Doctors took over from there, one of them telling the cops, “you got here just in time.”

The baby was called “Johnny Doe” and would certainly have died of exposure had he not been found so quickly, they said.

During their reunion, Lavigne presented Wallace with a Teaneck police cap and his shield, No. 187, as mementos.

Lavigne said that making a difference is “the best Christmas gift you could ever give a cop.”

Randelman, who has no children, is thrilled he helped save Wallace’s life. They plan to meet again so Randelman can teach him to play the drums.

“I love you, Marcus,” Randelman told him, as the Post reported. “You are special, and you were meant to be here. Don’t let that incident tell you otherwise.”

With the reporter’s and the two ex-cops help, Wallace learned more about the past.

Ballas was quickly identified at the time when investigators found other papers and trash with her name on it in the garbage bag. A handwritten note or poem in Greek was also in the bag with the message, “I love you. I don’t want to do this,” the cops remembered. A Greek woman who had translated the note for the police back then described it last week as “enigmatic” and “confused” as the Post reported.

Wallace had no knowledge of the message.

“I’ve never seen my mother,” he said.

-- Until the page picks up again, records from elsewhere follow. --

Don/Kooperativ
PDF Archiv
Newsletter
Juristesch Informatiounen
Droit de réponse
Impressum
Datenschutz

A yellowing newspaper clipping with a photo taken in court showed a brunette in a high-necked white blouse. Wallace resembles his mother.

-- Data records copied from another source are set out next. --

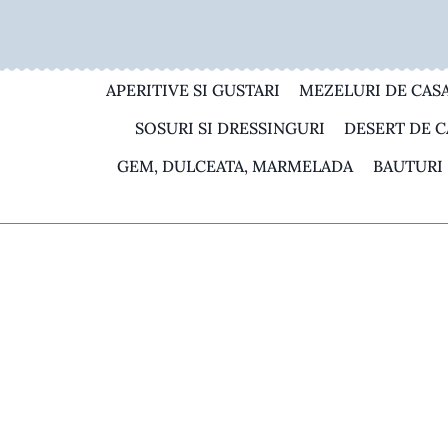
Skip
to
content
APERITIVE SI GUSTARI
MEZELURI DE CAS
SOSURI SI DRESSINGURI
DESERT DE C
GEM, DULCEATA, MARMELADA
BAUTURI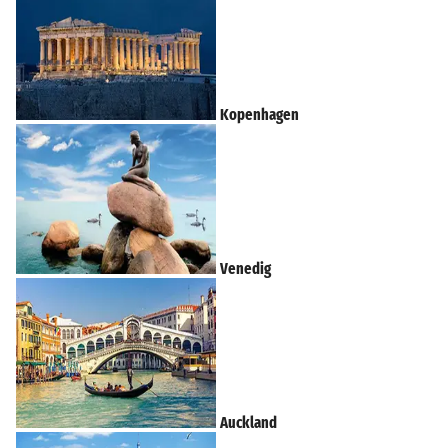
Kopenhagen
Venedig
Auckland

As the Post reported, “At the time, Ballas told police she hid her pregnancy from family, friends and her former boyfriend, the baby’s father. Alone when she went into labor, she delivered the baby herself. She then discarded the boy in ‘sheer panic,’ authorities said.

Ballas and the father, Ruthven Prithwie, then a 22-year-old student from Trinidad, had recently split up, he told the reporter in an interview two months after the birth. He had asked if Ballas was pregnant, but she said, ‘I’m just gaining weight.’

He believed Ballas feared the disapproval of her strict Greek Orthodox parents.”

“I am the bad guy,” Prithwie said as reported in the Post. “Number one, I am foreign. Number two, I am black.”

But he felt no ill will. “I don’t hold it against her for doing what she did,” he said. “Somehow or other, I understand.”

Ballas pleaded guilty to attempted murder. “I gave birth to a child. I placed the child in a bag,” she told the court in a near-whisper. She said the baby lay in the bin about 90 minutes before he was found. She was sentenced to probation and did no jail time.

While Ballas’ parents wanted to put the baby up for adoption, Prithwie fought to keep him. “I want to make a good home for my son,” he said, naming him Marcus. ­Finally, the child was placed in his custody and sent to live with Prithwie’s family in Trinidad while he finished his studies.

In an interview in 1985, his father said he would keep the abandonment a secret. “I don’t want my son to know,” he noted. “If he ever does find out, I guess I’ll have to ­explain it to him, but I don’t know how.”

Growing up in Trinidad with his father’s sister and a grandmother, Wallace said of his aunt, “I called her Mommy. I still love her as a mother. She took care of me as if I were her own.”

The sister’s own son, his cousin, was “my brother,” he said. Wallace’s dad visited him in Trinidad several times a year.

Through the years, Wallace tried to reach Ballas, now 53 years old. He called her parents’ florist business and asked politely if they would, “please tell her that Marcus called.” When he called again, he was told, “Don’t call back.”

He also tried contacting Ballas’ two brothers on Facebook, but they never replied. Ballas’ parents have since passed away. Wallace also learned that Ballas married a fellow Greek, had two other children, and moved to Rhode Island.

The Post contacted Ballas via her cellphone and began explaining the reason for their call. She said, “Oh, I’m sorry,” and hung up. A letter was also sent to Ballas, who did not respond.

Wallace said, “I honestly believe she doesn’t want anything to do with me. She doesn’t want any part of her past.”

After attending Kingsborough Community College, Wallace left to follow a girlfriend to Atlanta. They married. He managed a Walmart and a Roadrunner trucking company.

Wallace was in the delivery room when his daughter, Addison, now age 3, was born.

“I watched her come out,” he said. At that moment, he couldn’t help wondering what Ballas went through when he was born. Though after reading the newspaper articles, Wallace feels less resentment than concern, the Post reported.

“She’s still my mother. She carried me full term,” he said. “I have nothing but love for the woman. I’m very grateful that I’m able to be a loving father to my own little girl. Thank you for allowing me the opportunity to be alive.”

Wallace said he still hopes to meet his birth mom one day to say “I forgive you.”